[Saved data entries]
[Start of section]

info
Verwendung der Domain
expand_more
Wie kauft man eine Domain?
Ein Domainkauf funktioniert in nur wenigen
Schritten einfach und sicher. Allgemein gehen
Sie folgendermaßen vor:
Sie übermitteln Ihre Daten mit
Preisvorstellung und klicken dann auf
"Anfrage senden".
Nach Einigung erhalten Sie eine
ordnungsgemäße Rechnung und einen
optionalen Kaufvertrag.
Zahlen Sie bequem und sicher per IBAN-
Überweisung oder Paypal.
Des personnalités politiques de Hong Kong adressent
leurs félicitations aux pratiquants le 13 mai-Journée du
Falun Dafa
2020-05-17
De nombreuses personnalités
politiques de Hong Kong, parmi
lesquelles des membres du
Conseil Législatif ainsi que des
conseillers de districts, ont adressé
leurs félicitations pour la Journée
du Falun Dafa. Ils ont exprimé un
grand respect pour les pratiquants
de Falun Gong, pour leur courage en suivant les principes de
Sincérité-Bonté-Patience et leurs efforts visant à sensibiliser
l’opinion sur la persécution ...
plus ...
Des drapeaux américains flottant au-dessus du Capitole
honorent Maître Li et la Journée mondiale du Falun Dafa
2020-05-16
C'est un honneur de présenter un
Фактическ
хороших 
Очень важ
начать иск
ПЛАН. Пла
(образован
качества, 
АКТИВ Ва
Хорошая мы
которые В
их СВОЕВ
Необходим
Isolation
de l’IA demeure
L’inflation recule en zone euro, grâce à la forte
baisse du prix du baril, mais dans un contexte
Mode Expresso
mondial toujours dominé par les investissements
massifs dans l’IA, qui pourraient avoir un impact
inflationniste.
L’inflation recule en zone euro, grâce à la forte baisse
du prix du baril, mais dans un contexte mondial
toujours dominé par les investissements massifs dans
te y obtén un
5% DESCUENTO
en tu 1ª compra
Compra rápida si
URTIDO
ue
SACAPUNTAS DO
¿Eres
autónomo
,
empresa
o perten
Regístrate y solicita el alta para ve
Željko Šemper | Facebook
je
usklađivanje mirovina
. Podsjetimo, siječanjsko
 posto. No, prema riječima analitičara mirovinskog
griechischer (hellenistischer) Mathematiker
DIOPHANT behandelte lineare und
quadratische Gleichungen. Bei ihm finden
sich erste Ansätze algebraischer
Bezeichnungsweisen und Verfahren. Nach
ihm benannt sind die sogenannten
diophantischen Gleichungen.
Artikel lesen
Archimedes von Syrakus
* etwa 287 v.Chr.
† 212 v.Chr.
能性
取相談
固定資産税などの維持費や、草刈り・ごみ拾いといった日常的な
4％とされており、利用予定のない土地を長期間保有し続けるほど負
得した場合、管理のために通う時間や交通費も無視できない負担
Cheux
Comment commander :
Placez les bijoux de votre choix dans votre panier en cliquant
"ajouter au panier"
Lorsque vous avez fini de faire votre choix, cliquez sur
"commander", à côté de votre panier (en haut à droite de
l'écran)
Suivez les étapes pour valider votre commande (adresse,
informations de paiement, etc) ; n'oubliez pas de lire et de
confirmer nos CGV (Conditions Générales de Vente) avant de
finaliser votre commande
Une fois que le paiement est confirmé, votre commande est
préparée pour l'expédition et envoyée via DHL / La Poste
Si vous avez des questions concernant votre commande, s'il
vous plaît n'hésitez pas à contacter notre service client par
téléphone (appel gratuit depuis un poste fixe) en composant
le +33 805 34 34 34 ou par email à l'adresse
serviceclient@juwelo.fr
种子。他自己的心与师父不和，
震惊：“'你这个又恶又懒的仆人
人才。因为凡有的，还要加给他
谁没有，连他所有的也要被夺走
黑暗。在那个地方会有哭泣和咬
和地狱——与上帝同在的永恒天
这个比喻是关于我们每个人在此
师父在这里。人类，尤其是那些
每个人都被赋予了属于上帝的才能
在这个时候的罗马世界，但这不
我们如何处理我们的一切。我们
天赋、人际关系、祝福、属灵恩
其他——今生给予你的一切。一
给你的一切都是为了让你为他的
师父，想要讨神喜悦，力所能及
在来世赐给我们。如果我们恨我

[End of section]

Job item: Print every entry exactly as written.

Answer to this exercise:
info
Verwendung der Domain
expand_more
Wie kauft man eine Domain?
Ein Domainkauf funktioniert in nur wenigen
Schritten einfach und sicher. Allgemein gehen
Sie folgendermaßen vor:
Sie übermitteln Ihre Daten mit
Preisvorstellung und klicken dann auf
"Anfrage senden".
Nach Einigung erhalten Sie eine
ordnungsgemäße Rechnung und einen
optionalen Kaufvertrag.
Zahlen Sie bequem und sicher per IBAN-
Überweisung oder Paypal.
Des personnalités politiques de Hong Kong adressent
leurs félicitations aux pratiquants le 13 mai-Journée du
Falun Dafa
2020-05-17
De nombreuses personnalités
politiques de Hong Kong, parmi
lesquelles des membres du
Conseil Législatif ainsi que des
conseillers de districts, ont adressé
leurs félicitations pour la Journée
du Falun Dafa. Ils ont exprimé un
grand respect pour les pratiquants
de Falun Gong, pour leur courage en suivant les principes de
Sincérité-Bonté-Patience et leurs efforts visant à sensibiliser
l’opinion sur la persécution ...
plus ...
Des drapeaux américains flottant au-dessus du Capitole
honorent Maître Li et la Journée mondiale du Falun Dafa
2020-05-16
C'est un honneur de présenter un
Фактическ
хороших 
Очень важ
начать иск
ПЛАН. Пла
(образован
качества, 
АКТИВ Ва
Хорошая мы
которые В
их СВОЕВ
Необходим
Isolation
de l’IA demeure
L’inflation recule en zone euro, grâce à la forte
baisse du prix du baril, mais dans un contexte
Mode Expresso
mondial toujours dominé par les investissements
massifs dans l’IA, qui pourraient avoir un impact
inflationniste.
L’inflation recule en zone euro, grâce à la forte baisse
du prix du baril, mais dans un contexte mondial
toujours dominé par les investissements massifs dans
te y obtén un
5% DESCUENTO
en tu 1ª compra
Compra rápida si
URTIDO
ue
SACAPUNTAS DO
¿Eres
autónomo
,
empresa
o perten
Regístrate y solicita el alta para ve
Željko Šemper | Facebook
je
usklađivanje mirovina
. Podsjetimo, siječanjsko
 posto. No, prema riječima analitičara mirovinskog
griechischer (hellenistischer) Mathematiker
DIOPHANT behandelte lineare und
quadratische Gleichungen. Bei ihm finden
sich erste Ansätze algebraischer
Bezeichnungsweisen und Verfahren. Nach
ihm benannt sind die sogenannten
diophantischen Gleichungen.
Artikel lesen
Archimedes von Syrakus
* etwa 287 v.Chr.
† 212 v.Chr.
能性
取相談
固定資産税などの維持費や、草刈り・ごみ拾いといった日常的な
4％とされており、利用予定のない土地を長期間保有し続けるほど負
得した場合、管理のために通う時間や交通費も無視できない負担
Cheux
Comment commander :
Placez les bijoux de votre choix dans votre panier en cliquant
"ajouter au panier"
Lorsque vous avez fini de faire votre choix, cliquez sur
"commander", à côté de votre panier (en haut à droite de
l'écran)
Suivez les étapes pour valider votre commande (adresse,
informations de paiement, etc) ; n'oubliez pas de lire et de
confirmer nos CGV (Conditions Générales de Vente) avant de
finaliser votre commande
Une fois que le paiement est confirmé, votre commande est
préparée pour l'expédition et envoyée via DHL / La Poste
Si vous avez des questions concernant votre commande, s'il
vous plaît n'hésitez pas à contacter notre service client par
téléphone (appel gratuit depuis un poste fixe) en composant
le +33 805 34 34 34 ou par email à l'adresse
serviceclient@juwelo.fr
种子。他自己的心与师父不和，
震惊：“'你这个又恶又懒的仆人
人才。因为凡有的，还要加给他
谁没有，连他所有的也要被夺走
黑暗。在那个地方会有哭泣和咬
和地狱——与上帝同在的永恒天
这个比喻是关于我们每个人在此
师父在这里。人类，尤其是那些
每个人都被赋予了属于上帝的才能
在这个时候的罗马世界，但这不
我们如何处理我们的一切。我们
天赋、人际关系、祝福、属灵恩
其他——今生给予你的一切。一
给你的一切都是为了让你为他的
师父，想要讨神喜悦，力所能及
在来世赐给我们。如果我们恨我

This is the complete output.